◆ WHAT YOU NEED TO DO
Begin at the line that has "class: Sphagnopsida" and stop after the line that has "genus: Strymon". Write those lines out again with "scientific name" replaced by "binomial name", leaving everything else unchanged.

Data items:
◆ ◆ ◆ ◆ ◆

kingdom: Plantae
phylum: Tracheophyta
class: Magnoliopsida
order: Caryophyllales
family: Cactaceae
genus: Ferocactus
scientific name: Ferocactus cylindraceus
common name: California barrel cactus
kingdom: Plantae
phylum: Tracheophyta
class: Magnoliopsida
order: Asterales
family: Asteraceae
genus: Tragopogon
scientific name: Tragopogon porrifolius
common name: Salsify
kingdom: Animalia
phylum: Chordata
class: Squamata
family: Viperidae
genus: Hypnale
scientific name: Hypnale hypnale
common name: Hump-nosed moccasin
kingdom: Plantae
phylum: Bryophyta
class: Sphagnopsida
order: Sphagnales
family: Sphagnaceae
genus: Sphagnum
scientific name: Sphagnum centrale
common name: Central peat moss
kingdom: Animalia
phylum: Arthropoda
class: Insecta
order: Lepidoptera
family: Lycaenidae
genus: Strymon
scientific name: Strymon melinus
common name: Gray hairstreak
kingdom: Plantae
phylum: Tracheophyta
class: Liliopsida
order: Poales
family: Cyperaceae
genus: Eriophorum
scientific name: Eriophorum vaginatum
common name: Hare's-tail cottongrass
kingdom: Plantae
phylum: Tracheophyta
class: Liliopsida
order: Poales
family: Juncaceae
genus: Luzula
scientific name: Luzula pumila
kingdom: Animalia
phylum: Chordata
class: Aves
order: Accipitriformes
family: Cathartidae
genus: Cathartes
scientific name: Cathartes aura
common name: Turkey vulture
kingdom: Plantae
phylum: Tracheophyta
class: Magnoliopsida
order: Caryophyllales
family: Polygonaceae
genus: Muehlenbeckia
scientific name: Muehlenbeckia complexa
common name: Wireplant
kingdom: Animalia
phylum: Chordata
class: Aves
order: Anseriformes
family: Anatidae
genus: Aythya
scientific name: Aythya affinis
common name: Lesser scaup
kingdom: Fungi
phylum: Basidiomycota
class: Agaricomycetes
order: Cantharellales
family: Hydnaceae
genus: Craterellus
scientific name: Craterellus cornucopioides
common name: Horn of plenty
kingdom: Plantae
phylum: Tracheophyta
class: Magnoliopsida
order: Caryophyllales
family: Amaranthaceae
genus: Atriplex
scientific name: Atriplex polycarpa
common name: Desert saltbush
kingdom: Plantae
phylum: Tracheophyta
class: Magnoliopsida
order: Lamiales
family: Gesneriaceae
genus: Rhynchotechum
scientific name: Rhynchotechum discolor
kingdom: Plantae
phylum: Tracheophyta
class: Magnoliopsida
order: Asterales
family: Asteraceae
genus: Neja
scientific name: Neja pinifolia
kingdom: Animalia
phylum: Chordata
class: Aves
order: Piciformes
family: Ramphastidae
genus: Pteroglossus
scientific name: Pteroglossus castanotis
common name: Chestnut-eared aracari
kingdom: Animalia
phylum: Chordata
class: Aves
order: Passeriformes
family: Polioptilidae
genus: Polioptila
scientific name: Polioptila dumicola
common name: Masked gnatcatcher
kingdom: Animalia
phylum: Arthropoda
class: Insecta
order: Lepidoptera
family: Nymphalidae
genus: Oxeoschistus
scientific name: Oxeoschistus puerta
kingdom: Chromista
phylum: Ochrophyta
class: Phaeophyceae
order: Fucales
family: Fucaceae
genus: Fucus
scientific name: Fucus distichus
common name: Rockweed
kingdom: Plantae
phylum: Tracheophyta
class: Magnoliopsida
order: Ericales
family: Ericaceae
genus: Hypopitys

◆ ◆ ◆ ◆ ◆

◆ WRITTEN ANSWER
class: Sphagnopsida
order: Sphagnales
family: Sphagnaceae
genus: Sphagnum
binomial name: Sphagnum centrale
common name: Central peat moss
kingdom: Animalia
phylum: Arthropoda
class: Insecta
order: Lepidoptera
family: Lycaenidae
genus: Strymon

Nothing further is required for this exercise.